● **To be done**: Reproduce the data below with "FeatureScript program" swapped for "FeatureScript code" wherever it occurs, changing nothing else. Leave the pictures out.

:: Given records ::

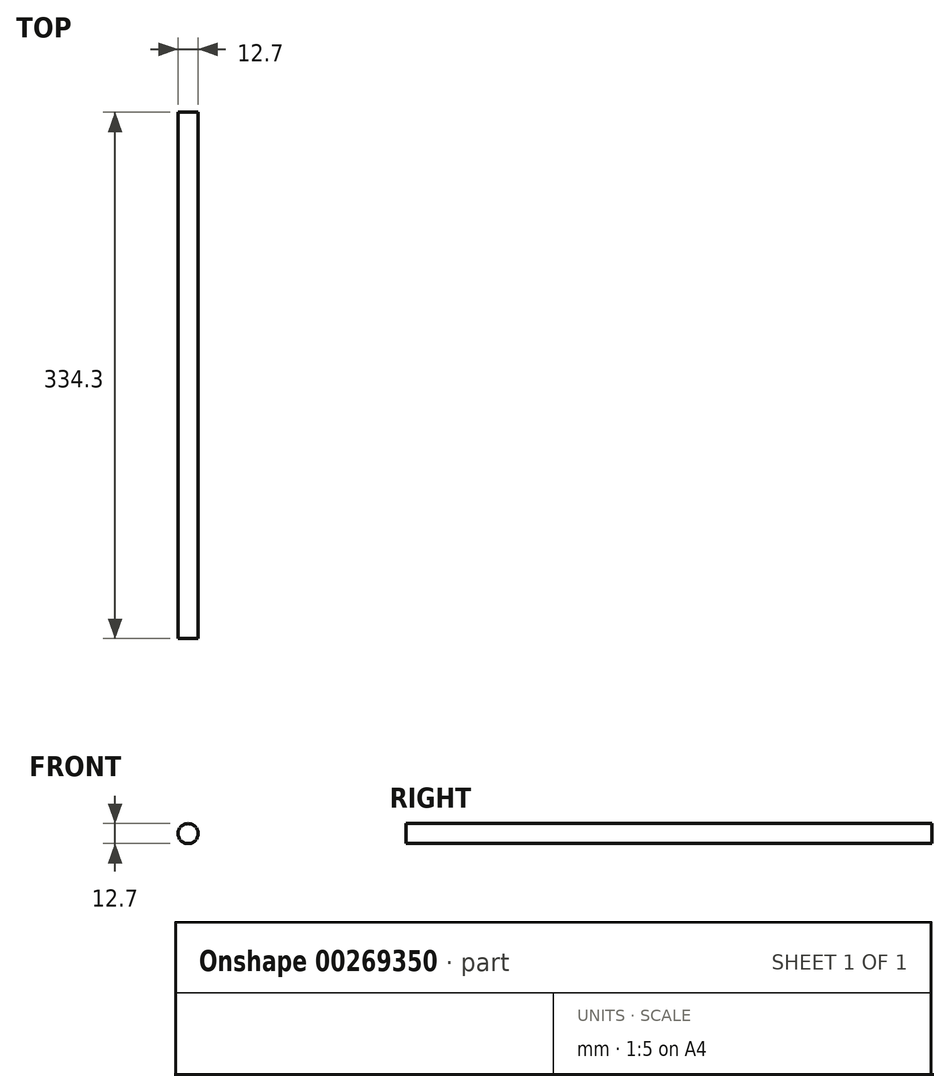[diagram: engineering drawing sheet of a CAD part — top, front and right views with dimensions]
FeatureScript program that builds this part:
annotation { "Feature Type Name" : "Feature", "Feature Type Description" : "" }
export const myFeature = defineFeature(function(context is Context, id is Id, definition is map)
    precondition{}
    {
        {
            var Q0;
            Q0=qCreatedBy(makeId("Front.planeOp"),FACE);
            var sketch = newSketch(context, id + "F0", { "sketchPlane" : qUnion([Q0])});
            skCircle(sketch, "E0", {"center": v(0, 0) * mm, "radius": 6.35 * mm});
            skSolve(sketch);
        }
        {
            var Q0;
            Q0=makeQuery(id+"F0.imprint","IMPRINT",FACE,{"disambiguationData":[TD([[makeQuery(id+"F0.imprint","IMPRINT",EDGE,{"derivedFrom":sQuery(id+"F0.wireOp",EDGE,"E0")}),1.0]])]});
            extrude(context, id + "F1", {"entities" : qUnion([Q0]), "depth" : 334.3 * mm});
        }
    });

:::

● **Completed exercise**:
[diagram: engineering drawing sheet of a CAD part — top, front and right views with dimensions]
FeatureScript code that builds this part:
annotation { "Feature Type Name" : "Feature", "Feature Type Description" : "" }
export const myFeature = defineFeature(function(context is Context, id is Id, definition is map)
    precondition{}
    {
        {
            var Q0;
            Q0=qCreatedBy(makeId("Front.planeOp"),FACE);
            var sketch = newSketch(context, id + "F0", { "sketchPlane" : qUnion([Q0])});
            skCircle(sketch, "E0", {"center": v(0, 0) * mm, "radius": 6.35 * mm});
            skSolve(sketch);
        }
        {
            var Q0;
            Q0=makeQuery(id+"F0.imprint","IMPRINT",FACE,{"disambiguationData":[TD([[makeQuery(id+"F0.imprint","IMPRINT",EDGE,{"derivedFrom":sQuery(id+"F0.wireOp",EDGE,"E0")}),1.0]])]});
            extrude(context, id + "F1", {"entities" : qUnion([Q0]), "depth" : 334.3 * mm});
        }
    });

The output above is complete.